# Data shown start

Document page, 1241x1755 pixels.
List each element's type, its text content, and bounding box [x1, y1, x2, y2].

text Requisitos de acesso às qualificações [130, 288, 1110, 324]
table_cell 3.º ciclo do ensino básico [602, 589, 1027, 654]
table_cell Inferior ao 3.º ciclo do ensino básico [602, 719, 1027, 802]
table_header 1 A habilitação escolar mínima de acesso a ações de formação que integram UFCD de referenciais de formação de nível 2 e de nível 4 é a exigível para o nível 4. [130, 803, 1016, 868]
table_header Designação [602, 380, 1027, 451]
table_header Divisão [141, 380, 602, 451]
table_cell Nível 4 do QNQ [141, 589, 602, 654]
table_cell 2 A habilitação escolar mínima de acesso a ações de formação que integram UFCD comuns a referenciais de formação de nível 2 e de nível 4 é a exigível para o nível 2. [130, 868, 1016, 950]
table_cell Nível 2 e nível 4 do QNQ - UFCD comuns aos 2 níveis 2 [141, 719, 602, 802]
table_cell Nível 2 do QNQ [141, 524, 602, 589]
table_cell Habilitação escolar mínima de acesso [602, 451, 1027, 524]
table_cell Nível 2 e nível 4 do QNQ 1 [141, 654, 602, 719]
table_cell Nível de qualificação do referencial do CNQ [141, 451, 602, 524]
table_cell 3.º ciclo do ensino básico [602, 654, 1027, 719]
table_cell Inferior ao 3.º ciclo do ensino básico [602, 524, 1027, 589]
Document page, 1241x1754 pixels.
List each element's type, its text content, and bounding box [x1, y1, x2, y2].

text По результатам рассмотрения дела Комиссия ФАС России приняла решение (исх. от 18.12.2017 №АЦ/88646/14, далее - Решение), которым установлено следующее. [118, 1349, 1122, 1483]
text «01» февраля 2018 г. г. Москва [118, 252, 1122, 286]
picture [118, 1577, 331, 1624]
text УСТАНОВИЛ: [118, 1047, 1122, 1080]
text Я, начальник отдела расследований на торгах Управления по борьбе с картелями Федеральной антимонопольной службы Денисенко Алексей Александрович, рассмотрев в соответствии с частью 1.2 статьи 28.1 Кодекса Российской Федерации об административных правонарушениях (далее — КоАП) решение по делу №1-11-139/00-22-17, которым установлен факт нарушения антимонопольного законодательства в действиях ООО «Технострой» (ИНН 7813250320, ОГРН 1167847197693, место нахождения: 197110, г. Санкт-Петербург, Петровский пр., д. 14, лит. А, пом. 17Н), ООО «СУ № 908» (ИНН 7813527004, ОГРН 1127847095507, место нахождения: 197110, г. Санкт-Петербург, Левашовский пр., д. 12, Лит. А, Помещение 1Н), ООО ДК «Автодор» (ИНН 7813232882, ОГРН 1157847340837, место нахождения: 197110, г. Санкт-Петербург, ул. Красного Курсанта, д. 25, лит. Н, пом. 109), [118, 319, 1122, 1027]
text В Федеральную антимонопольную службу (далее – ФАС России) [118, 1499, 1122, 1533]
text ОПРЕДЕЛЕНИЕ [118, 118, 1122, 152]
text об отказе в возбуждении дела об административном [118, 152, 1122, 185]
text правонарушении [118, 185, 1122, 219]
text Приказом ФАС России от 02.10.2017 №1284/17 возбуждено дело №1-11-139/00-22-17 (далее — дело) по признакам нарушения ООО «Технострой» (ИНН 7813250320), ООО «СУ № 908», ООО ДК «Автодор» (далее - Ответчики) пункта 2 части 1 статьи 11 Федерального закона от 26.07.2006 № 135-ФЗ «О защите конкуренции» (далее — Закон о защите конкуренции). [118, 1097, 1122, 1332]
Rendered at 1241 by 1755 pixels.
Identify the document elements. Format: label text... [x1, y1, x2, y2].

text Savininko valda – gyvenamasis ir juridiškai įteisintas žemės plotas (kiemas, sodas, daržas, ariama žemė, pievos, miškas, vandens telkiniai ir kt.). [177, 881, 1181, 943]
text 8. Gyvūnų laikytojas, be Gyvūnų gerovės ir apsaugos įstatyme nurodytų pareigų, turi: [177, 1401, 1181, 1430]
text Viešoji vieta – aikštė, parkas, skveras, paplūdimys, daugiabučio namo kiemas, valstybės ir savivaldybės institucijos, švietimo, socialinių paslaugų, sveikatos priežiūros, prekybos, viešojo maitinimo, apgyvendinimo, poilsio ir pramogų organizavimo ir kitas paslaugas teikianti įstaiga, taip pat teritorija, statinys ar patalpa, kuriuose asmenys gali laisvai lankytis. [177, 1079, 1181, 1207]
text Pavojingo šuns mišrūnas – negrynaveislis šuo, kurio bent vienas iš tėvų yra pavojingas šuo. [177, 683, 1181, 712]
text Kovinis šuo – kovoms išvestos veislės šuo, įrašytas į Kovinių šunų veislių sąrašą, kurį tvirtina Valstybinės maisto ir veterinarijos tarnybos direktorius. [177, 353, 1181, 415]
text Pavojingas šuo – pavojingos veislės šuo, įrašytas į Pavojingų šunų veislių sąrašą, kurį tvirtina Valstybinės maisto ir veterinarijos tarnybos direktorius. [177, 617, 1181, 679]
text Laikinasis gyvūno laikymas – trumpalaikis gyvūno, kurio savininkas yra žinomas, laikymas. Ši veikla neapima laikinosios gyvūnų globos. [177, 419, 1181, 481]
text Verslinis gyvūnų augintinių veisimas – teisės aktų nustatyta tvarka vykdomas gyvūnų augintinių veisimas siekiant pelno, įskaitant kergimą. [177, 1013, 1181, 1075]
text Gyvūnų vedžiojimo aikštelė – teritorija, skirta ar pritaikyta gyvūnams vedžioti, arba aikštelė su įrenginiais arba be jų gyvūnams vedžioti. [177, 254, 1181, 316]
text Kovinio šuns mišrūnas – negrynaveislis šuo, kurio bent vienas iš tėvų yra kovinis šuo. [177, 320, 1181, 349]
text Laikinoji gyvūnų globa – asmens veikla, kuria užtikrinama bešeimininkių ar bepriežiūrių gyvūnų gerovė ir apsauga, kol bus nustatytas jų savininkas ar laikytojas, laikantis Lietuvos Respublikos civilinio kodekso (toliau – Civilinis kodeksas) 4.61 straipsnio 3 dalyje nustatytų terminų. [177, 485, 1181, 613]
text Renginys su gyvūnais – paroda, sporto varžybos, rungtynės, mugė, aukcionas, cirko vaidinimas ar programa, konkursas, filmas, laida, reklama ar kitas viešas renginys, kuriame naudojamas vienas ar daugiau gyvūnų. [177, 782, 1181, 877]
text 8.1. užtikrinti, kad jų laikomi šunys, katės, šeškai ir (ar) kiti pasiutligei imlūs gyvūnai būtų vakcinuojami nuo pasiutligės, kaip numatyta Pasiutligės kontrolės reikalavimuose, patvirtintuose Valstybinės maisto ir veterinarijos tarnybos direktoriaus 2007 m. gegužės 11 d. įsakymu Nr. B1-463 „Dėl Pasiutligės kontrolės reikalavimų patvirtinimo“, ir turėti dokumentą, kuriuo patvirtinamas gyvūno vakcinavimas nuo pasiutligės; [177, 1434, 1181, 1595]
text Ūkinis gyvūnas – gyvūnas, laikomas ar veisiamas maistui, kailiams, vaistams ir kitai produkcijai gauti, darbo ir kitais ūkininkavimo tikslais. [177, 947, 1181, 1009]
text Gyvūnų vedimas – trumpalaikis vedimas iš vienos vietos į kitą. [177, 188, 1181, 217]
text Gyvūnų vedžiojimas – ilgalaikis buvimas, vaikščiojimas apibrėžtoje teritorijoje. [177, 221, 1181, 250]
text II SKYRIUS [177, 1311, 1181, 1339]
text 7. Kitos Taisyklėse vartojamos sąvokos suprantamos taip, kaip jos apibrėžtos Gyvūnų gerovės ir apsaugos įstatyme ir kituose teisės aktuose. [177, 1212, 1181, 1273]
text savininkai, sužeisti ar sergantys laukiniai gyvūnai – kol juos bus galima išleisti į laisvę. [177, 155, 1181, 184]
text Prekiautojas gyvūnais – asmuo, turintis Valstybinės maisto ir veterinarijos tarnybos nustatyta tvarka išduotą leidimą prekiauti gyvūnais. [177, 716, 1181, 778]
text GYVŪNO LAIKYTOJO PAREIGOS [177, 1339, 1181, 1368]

# Data shown end

• **Goal**
Rewrite the rows starting at the line containing "text По результатам" and ending at the line containing "text УСТАНОВИЛ: [118, 1047, 1122, 1080]", with "Москва" swapped for "Санкт-Петербург" and nothing else changed. Return only those lines.

• **Final result**
text По результатам рассмотрения дела Комиссия ФАС России приняла решение (исх. от 18.12.2017 №АЦ/88646/14, далее - Решение), которым установлено следующее. [118, 1349, 1122, 1483]
text «01» февраля 2018 г. г. Санкт-Петербург [118, 252, 1122, 286]
picture [118, 1577, 331, 1624]
text УСТАНОВИЛ: [118, 1047, 1122, 1080]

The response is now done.